Worse, none of us has time to learn everything known about everything. We must rely on experts to make our way in the world. Nobody is truly an independent thinker.

What I really want to get to is: how does one pick experts? That’s a very hard question. Over the years, I’ve developed some personal guidelines. I thought I’d share them briefly and then note an interesting paper related to all this.

I prefer experts who attack and defend the science and substance of an issue, not the people behind it. This is hard to do. It’s so easy to vilify others as those who just don’t get it. When I see experts doing that I worry. Are they in it for the truth or in it for the game? Do they just get a rush out of being right or playing to their crowd? Do they get paid for it? I really worry.

Within reason, I want my expert to consider all (or the preponderance) of information on a topic. More importantly, I want to see that my expert changes his thinking in the face of contradictory, but credible, evidence. If one doesn’t update one’s views and rhetoric on a subject when new information is presented, they’re likely biased. It is important to take on new information. The world is dynamic and static thinking is quickly out of date.

When my expert is shown to be wrong–i.e., the evidence isn’t what he thinks it is–he should acknowledge that fact, thank his critics, and not feel ashamed about it. Nor should he lash out and show how his critics are also wrong, though they may be. When he does, it’s a warning sign that he really isn’t comfortable with his own fallibility. Honesty is not afraid of fallibility.

I want my expert to acknowledge uncertainty. He can (and should) still make a decision about what he thinks is the right, overall interpretation, but he should note when all data doesn’t point the same way. I don’t think he needs to be overly dramatic about this. He need not hedge with every sentence or piece of writing. Just a nod or two now and then is sufficient. Fundamentally, I still need a decision. Being wishy-washy isn’t helpful.

I trust humble experts. Sure, I’m entertained (if not enraged) by the brash, loudmouths who think they know it all and aren’t afraid to tell other people so. But I don’t trust them. They have too much ego at stake. Uncertainty is good, to a point (as noted).

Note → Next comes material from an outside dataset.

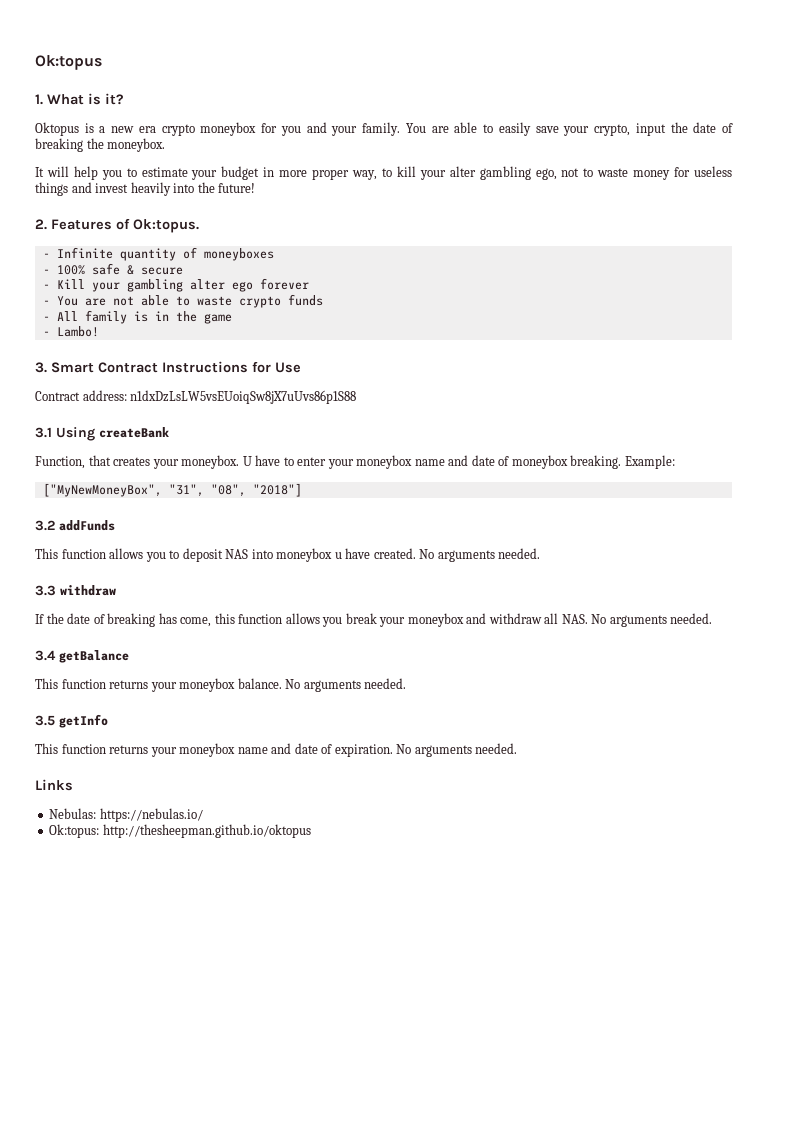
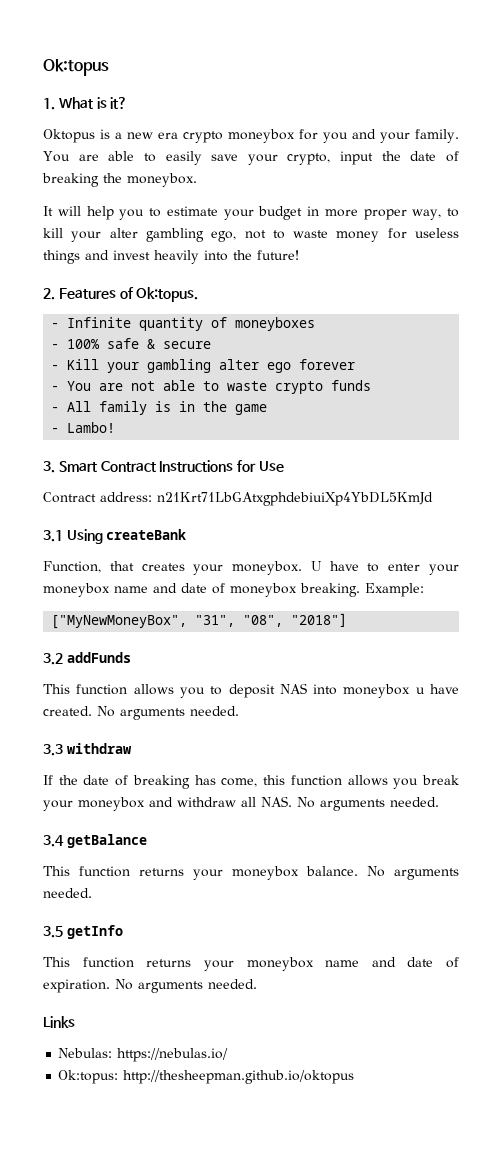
[130,390,357,404] n1dxDzLsLW5vsEUoiqSw8jX7uUvs86p1S88 -> [157,492,433,506] n21Krt71LbGAtxgphdebiuiXp4YbDL5KmJd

About uncertainty in the area of policy analysis, Charles Manski wrote an interesting paper last summer, Policy Analysis with Incredible Certitude. It’s worth a read and is not gated. Here’s the abstract:

Analyses of public policy regularly express certitude about the consequences of alternative policy choices.Yet policy predictions often are fragile, with conclusions resting on critical unsupported assumptions or leaps of logic. Then the certitude of policy analysis is not credible. I develop a typology of incredible analytical practices and gives [sic] illustrative cases. I call these practices conventional certitude, dueling certitudes, conflating science and advocacy, wishful extrapolation, illogical certitude, and media overreach.

There’s a lot of wisdom in the Manski article. I don’t agree with all of it, but I did find the discussion thought provoking. If you’re thinking this is relevant to the CBO, you’re right. Manski has some concerns about the office and thinks it (or it’s staff, really) should express less certainty about budgetary scores of legislation.

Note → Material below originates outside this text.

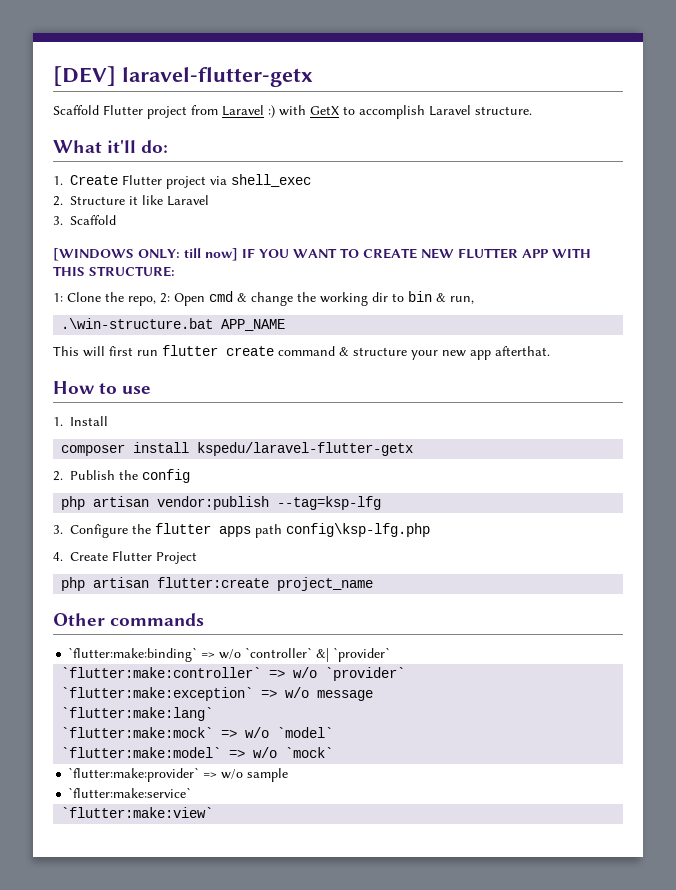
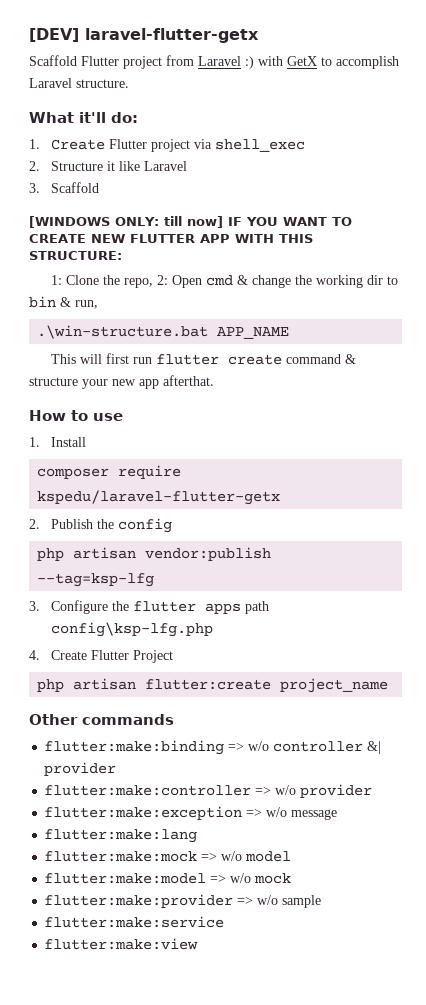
[133,442,190,453] install -> [118,465,182,479] require
[68,647,391,662] [61,667,406,681] [61,687,374,701] [61,707,214,721] [61,727,334,738] [61,747,334,758] [68,767,200,782] `flutter:make:binding` => w/o `controller` &| `provider` // `flutter:make:controller` => w/o `provider` // `flutter:make:exception` => w/o message // `flutter:make:lang` // `flutter:make:mock` => w/o `model` // `flutter:make:model` => w/o `mock` // `flutter:make:provider` -> [44,740,382,755] [44,762,117,776] [44,784,373,798] [44,806,338,820] [44,829,198,843] [44,851,292,862] [44,873,292,884] [44,894,234,908] flutter:make:binding => w/o controller &| provider // flutter:make:controller => w/o provider // flutter:make:exception => w/o message // flutter:make:lang // flutter:make:mock => w/o model // flutter:make:model => w/o mock // flutter:make:provider
[68,787,192,798] [61,807,214,818] `flutter:make:service` // `flutter:make:view` -> [44,916,225,928] [44,938,199,950] flutter:make:service // flutter:make:view

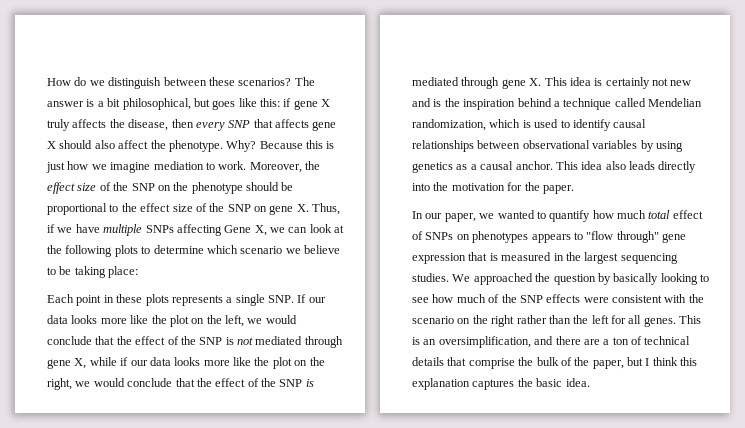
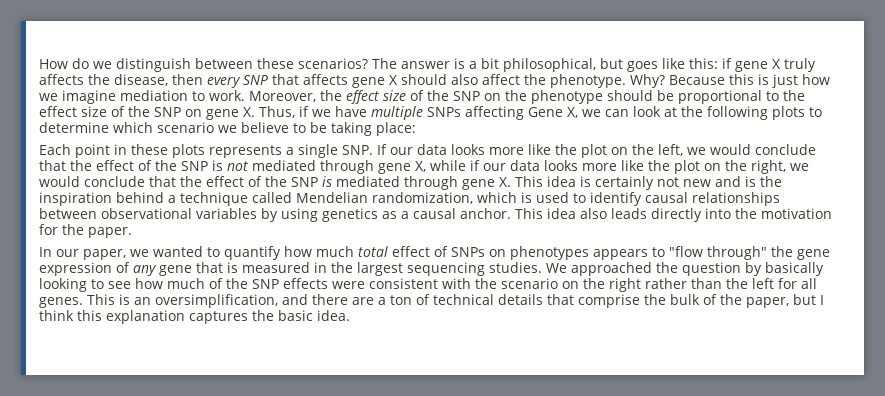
(659, 237) none -> [771,246,793,257] the
(466, 258) none -> [116,262,192,276] of any gene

Actually, I think they did a fine job doing just that in analyzing the ACA, for example. Though they produced one, official score for formal, legislative use, they also produced others with different assumptions. That’s good. That’s about as far as they need go. At the end of the day, we have to make a decision. One can take uncertainty too far.

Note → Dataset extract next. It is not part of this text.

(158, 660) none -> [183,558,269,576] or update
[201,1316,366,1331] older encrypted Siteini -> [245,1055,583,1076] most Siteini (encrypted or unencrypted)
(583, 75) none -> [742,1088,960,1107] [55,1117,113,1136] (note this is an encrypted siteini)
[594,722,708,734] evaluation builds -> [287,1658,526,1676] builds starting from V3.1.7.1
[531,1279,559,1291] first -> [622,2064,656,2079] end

The biggest problem, as I see it, is it is so darn hard to tweak legislation without opening it up to major overhaul. That’s a problem in our government’s structure and procedures, including the filibuster. If we could tweak things more easily then mistakes would be less costly. Throwing additional uncertainty into the mix doesn’t strike me as helpful. It probably would only contribute to the paralysis.

* It’s impractical for many reasons, one of which is that it is biased to decide a yes/no choice with 50/50 odds if that does not reflect the underlying probability distribution (assuming we know it).